§ QUOTED PASSAGE:
========================================================================
Hoffmann and Fukui shared the 1981 Nobel Prize in chemistry for their molecular orbital explanation of this and other organic reactions. In the illustration below, notice the favorable overlap (matching light or dark lobes) of the diene and the substituent on the dienophile in the formation of the endo product:



8


Oftentimes, even though the endo product is formed initially, an exo isomer will be isolated from a Diels-Alder reaction. This occurs because the exo isomer, having less steric strain than the Endo , is more stable, and because the Diels-Alder reaction is often reversible under the reaction conditions. In a reversible reaction, the product is formed, reverts to starting material, and forms again many times before being isolated.
========================================================================
§ ASSIGNMENT 1: Summarize the passage on Diels-Alder endo and exo products in two sentences.
§ ASSIGNMENT 2: Carry on the passage on Diels-Alder endo and exo products, starting after its final sentence.

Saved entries
========================================================================
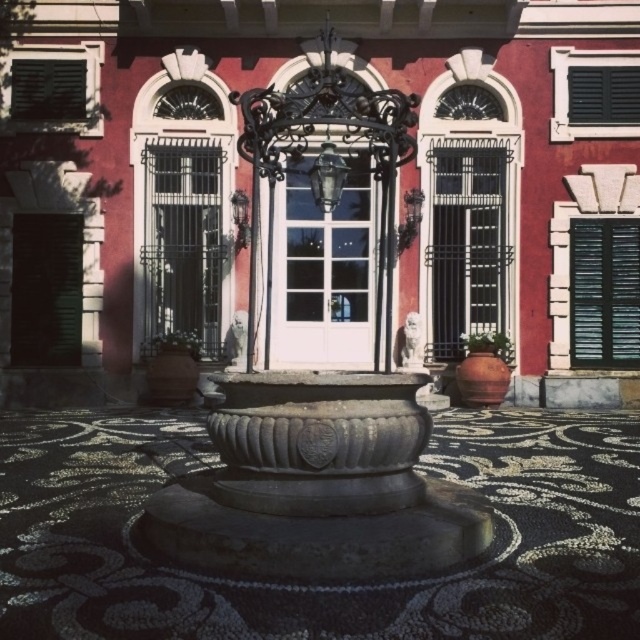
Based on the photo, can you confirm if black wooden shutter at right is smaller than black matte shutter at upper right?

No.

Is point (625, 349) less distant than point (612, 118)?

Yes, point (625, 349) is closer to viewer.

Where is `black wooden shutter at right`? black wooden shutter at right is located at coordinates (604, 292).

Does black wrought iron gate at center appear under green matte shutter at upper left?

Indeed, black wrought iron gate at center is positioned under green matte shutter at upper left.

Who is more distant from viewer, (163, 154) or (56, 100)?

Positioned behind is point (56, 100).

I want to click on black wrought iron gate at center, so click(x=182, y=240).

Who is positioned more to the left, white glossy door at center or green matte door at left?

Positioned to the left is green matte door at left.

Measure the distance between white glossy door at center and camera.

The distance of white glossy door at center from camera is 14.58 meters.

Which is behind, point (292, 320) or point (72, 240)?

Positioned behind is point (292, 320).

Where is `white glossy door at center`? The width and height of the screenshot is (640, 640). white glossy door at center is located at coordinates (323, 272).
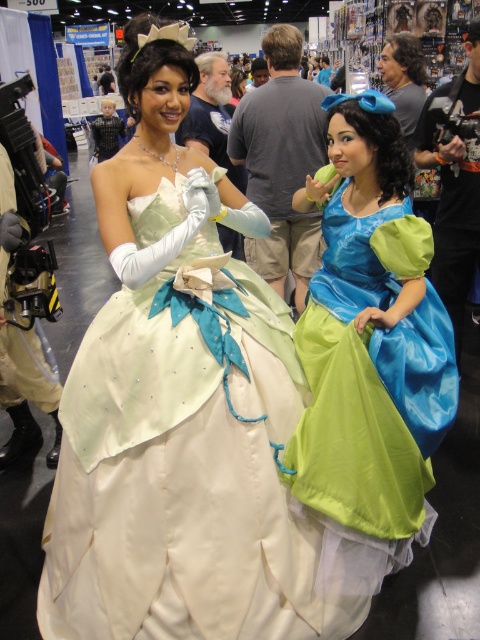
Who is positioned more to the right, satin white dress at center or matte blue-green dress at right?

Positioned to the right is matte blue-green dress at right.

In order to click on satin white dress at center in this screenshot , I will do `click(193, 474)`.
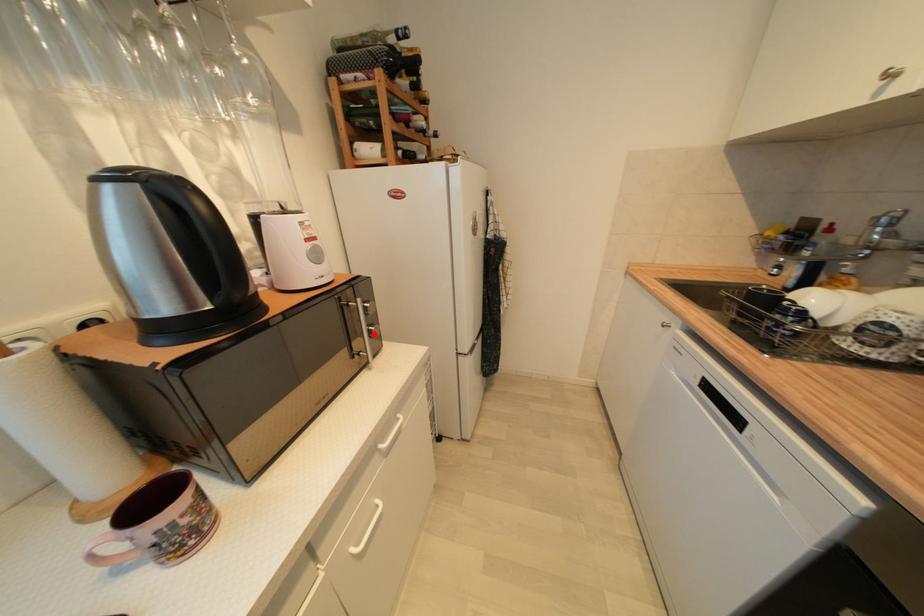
========================================================================
§ EXERCISE RESULT 1: Hoffmann and Fukui shared the 1981 Nobel Prize in chemistry for their molecular orbital explanation of this and other organic reactions, and the endo product forms with favorable overlap between the diene and the substituent on the dienophile. Although the endo product is often formed first, an exo isomer is frequently isolated because it has less steric strain and is more stable, and because the Diels-Alder reaction is often reversible under the reaction conditions.

§ EXERCISE RESULT 2:
The more stable the product, the less likely it will be to revert to the starting material. The isolation of an exo product from a Diels-Alder reaction is an example of an important concept: thermodynamic vs kinetic control of product composition. The first formed product in a reaction is called the kinetic product. If the reaction is not reversible under the conditions used, the kinetic product will be isolated. However, if the first formed product is not the most stable product and the reaction is reversible under the conditions used, then the most stable product, called the thermodynamic product, will often be isolated.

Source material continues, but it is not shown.